Когда все просмеялись, казачок этот подошел ближе и сказал уже бел смеха, а как бы даже и с осуждением:
— Ты скажи лучше, товарищ, каких ты кровей и зачем к нам на хутор приехал? Чужих тут нету, атаманья от нас разбежались, все у Краснова за Донцом, купцы тоже смылись от твердого обложения, так что не стесняйся, товарищ. К чему эта твоя агитация будет-то? А обличье у тебя и вовсе не русское. Тогды, може, и правду белые брешут, будто коммуняки Россию и Дон жидам продали? А?
Аврам взял себя в руки и ответил спокойно, на теоретических примерах, не преминув коснуться и сути интернациональной, а вечером все же проверил у местного председателя ревкома: не кулак ли этот паршивый казачишка, нет ли у него родства в белом офицерстве?
Но, оказалось, нет.

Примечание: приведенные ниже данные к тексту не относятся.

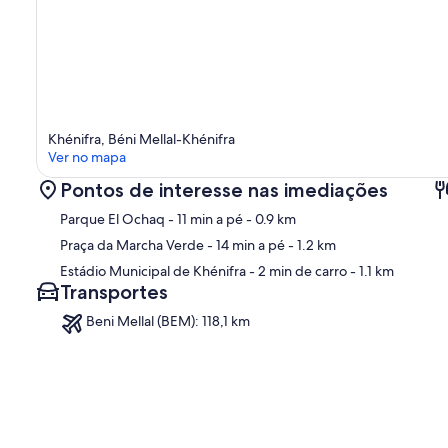
Khénifra, Béni Mellal-Khénifra
Ver no mapa
Pontos de interesse nas imediações
Parque El Ochaq
- 11 min a pé
- 0.9 km
Praça da Marcha Verde
- 14 min a pé
- 1.2 km
Estádio Municipal de Khénifra
- 2 min de carro
- 1.1 km
Transportes
Ma
Beni Mellal (BEM): 118,1 km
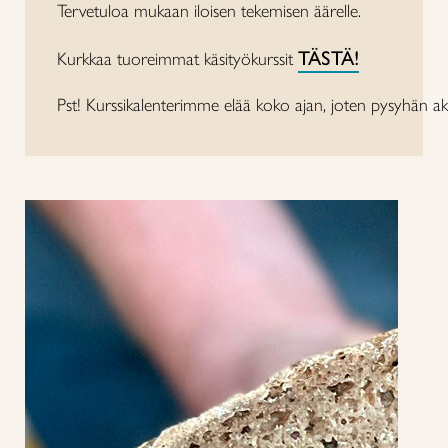
Tervetuloa mukaan iloisen tekemisen äärelle.
TÄSTÄ!
Kurkkaa tuoreimmat käsityökurssit
Pst! Kurssikalenterimme elää koko ajan, joten pysyhän aktiivi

Оказался он даже обыкновенным бобылем — у него-то ни своей хаты, ни жены, ни детей не было, вот что удивительно! Зимой жил он в наймах, по соседям, а летом либо пас овец, либо сторожил сад у ближнего пана. С ранней весны до первого снега обитал в садовом шалаше. Его по этой жизни даже никто не называл по имени, а дали такую кличку — Шалашонок.
Аврам тогда простил пархатому Шалашонку его невежество, а сейчас, увидя его в строю парламентеров, сильно возмутился. «Какая же гнида! — подумалось. — Ни жены, ни имущества не имеет, а какую-то свою гордость и спесь желает всякий раз выразить! И мы-де люди! Так за что же он, в самом деле, болел-то?» Прояснилась мысль о необходимости решительной борьбы с этой косной темнотой, сословными предрассудками, круговой порукой сельщины, где заодно все — и кулак, и такой вот злобный батрак, какой-нибудь Шалашонок...
Теперь этот казачишка Шалашонок сидел на добром коньке в задней паре (вся денутация стояла на конях в две шеренги) и был едва виден... Ах ты, темнота дремучая! В Москву, видите ли, он собрался!..
Между тем Овсянкин уже взял из рук Беспалова, сидевшего понуро в седле, древко флага. Длинное полотнище тут же потащилось по зеленой травке. Глеб поднимался с флагом к Барышникову и Гуманисту, сверля расширенными, черными зрачками обоих, понимая, что сейчас произойдет нечто немыслимое, страшное.
— Именем революции... — с хрипом сказал он, останавливаясь на пол пути, мучительно напрягая волю и мозг, чтобы найти какие-то главные, пронзающие своей правдой слова, и не находя их, — именем народа я... требую... конвоировать нас в штаб!
«Спектакль», — подумал Аврам, отворачиваясь к Барышникову и как бы доверяясь ему в эту минуту. Ему претила ненатуральность всей сцены. Да и не умел человек умирать красиво, мельчал на глазах... Но раз подошло время и место — умри, гад, с достоинством!